Public reaction over the House of Representative’s move to practically defund the rights commission in 2018 has been nothing but outrage.

Agnes Callamard, Special Rapporteur on extrajudicial, summary or arbitrary executions at the Office of the UN High Commissioner for Human Rights, said in a statement that depriving the Philippines Commission of an appropriate budget effectively prevents it from delivering on its mandate.

“[It] is a crucial institution for the Philippines: for human rights protection, the rule of law, accountability. It cannot deliver on its mandate without an appropriate budget, particularly at a time when it is confronted with allegations of massive human rights violations throughout the country, and including, but not only, in the context of the ill-advised , destructive ‘war on drug’,” Callamard said.

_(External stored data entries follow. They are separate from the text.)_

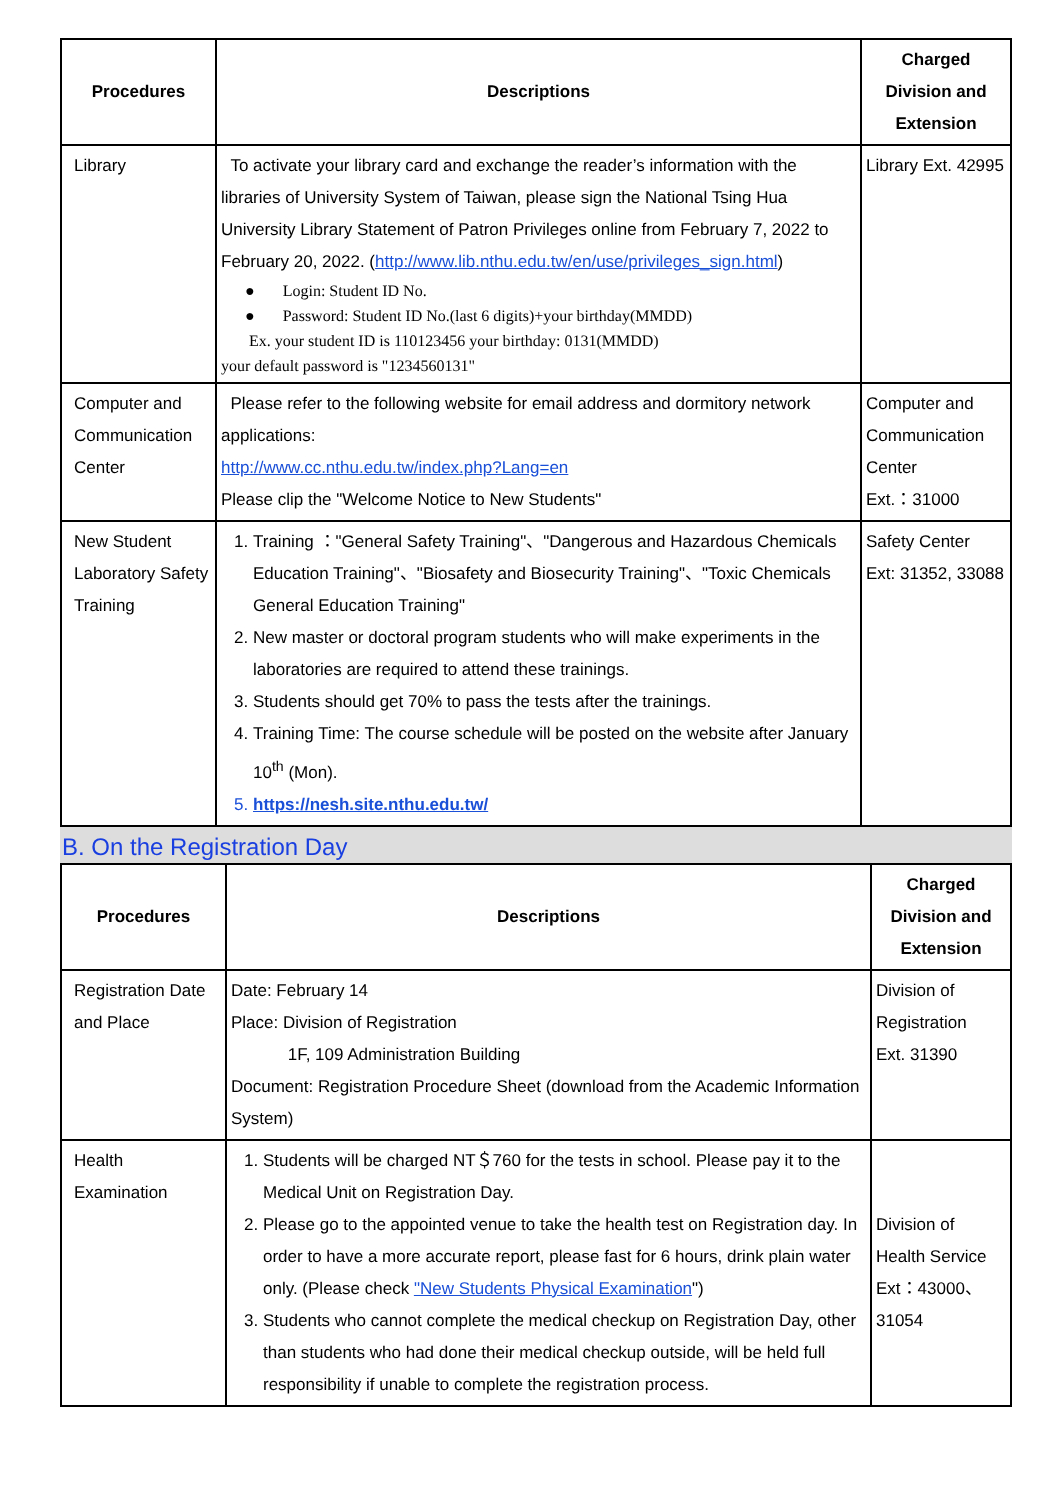| Procedures | Descriptions | Charged Division and Extension |
| --- | --- | --- |
| Library | To activate your library card and exchange the reader’s information with the libraries of University System of Taiwan, please sign the National Tsing Hua University Library Statement of Patron Privileges online from February 7, 2022 to February 20, 2022. ( http://www.lib.nthu.edu.tw/en/use/privileges_sign.html ) ● Login: Student ID No. ● Password: Student ID No.(last 6 digits)+your birthday(MMDD) Ex. your student ID is 110123456 your birthday: 0131(MMDD) your default password is "1234560131" | Library Ext. 42995 |
| Computer and Communication Center | Please refer to the following website for email address and dormitory network applications: http://www.cc.nthu.edu.tw/index.php?Lang=en Please clip the "Welcome Notice to New Students" | Computer and Communication Center Ext.：31000 |
| New Student Laboratory Safety Training | 1. Training ："General Safety Training"、"Dangerous and Hazardous Chemicals Education Training"、"Biosafety and Biosecurity Training"、"Toxic Chemicals General Education Training" 2. New master or doctoral program students who will make experiments in the laboratories are required to attend these trainings. 3. Students should get 70% to pass the tests after the trainings. 4. Training Time: The course schedule will be posted on the website after January 10<sup>th</sup> (Mon). 5. https://nesh.site.nthu.edu.tw/ | Safety Center Ext: 31352, 33088 |
B. On the Registration Day
| Procedures | Descriptions | Charged Division and Extension |
| --- | --- | --- |
| Registration Date and Place | Date: February 14 Place: Division of Registration 1F, 109 Administration Building Document: Registration Procedure Sheet (download from the Academic Information System) | Division of Registration Ext. 31390 |
| Health Examination | 1. Students will be charged NT＄760 for the tests in school. Please pay it to the Medical Unit on Registration Day. 2. Please go to the appointed venue to take the health test on Registration day. In order to have a more accurate report, please fast for 6 hours, drink plain water only. (Please check "New Students Physical Examination ") 3. Students who cannot complete the medical checkup on Registration Day, other than students who had done their medical checkup outside, will be held full responsibility if unable to complete the registration process. | Division of Health Service Ext：43000、31054 |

She added that “the people of the Philippines deserves a strong independent human rights institution able to monitor, investigate, and report on human rights violations, protect victims and their families, and hold the powerful to account for their abuses of international human rights standards. Instead they are getting a ‘war on drugs’ which, by the President’s own account, has failed to curtail addiction rates, while creating a climate of fear and insecurity, feeding impunity, and undermining the constitutional fabrics of the Country.”

“If the Philippines Congress is looking for public money being wasted, damaging and hurting the Philippines society, this is it.”

Filipino-Australian journalist Cher Jimenez-Cayabyab posted on Facebook, “Now expect more innocent people to die from this government’s senseless drug war policy. And when it’s your loved one’s turn to become this government’s next victim there’ll be no CHR to help you.”

Celia Lamkin of the Global Coalition of Filipinos for Good Governance said the move is tantamount to a concerted effort aimed at abolishing the Commission. “This is really unacceptable.

Manila-based journalist Ernie Reyes said the congressmen’s vote to allocate a 20-dollar budget each for the Commission on Human Rights and the National Commission for Indigenous People speaks volumes about the legislators’ stand on extrajudicial killings.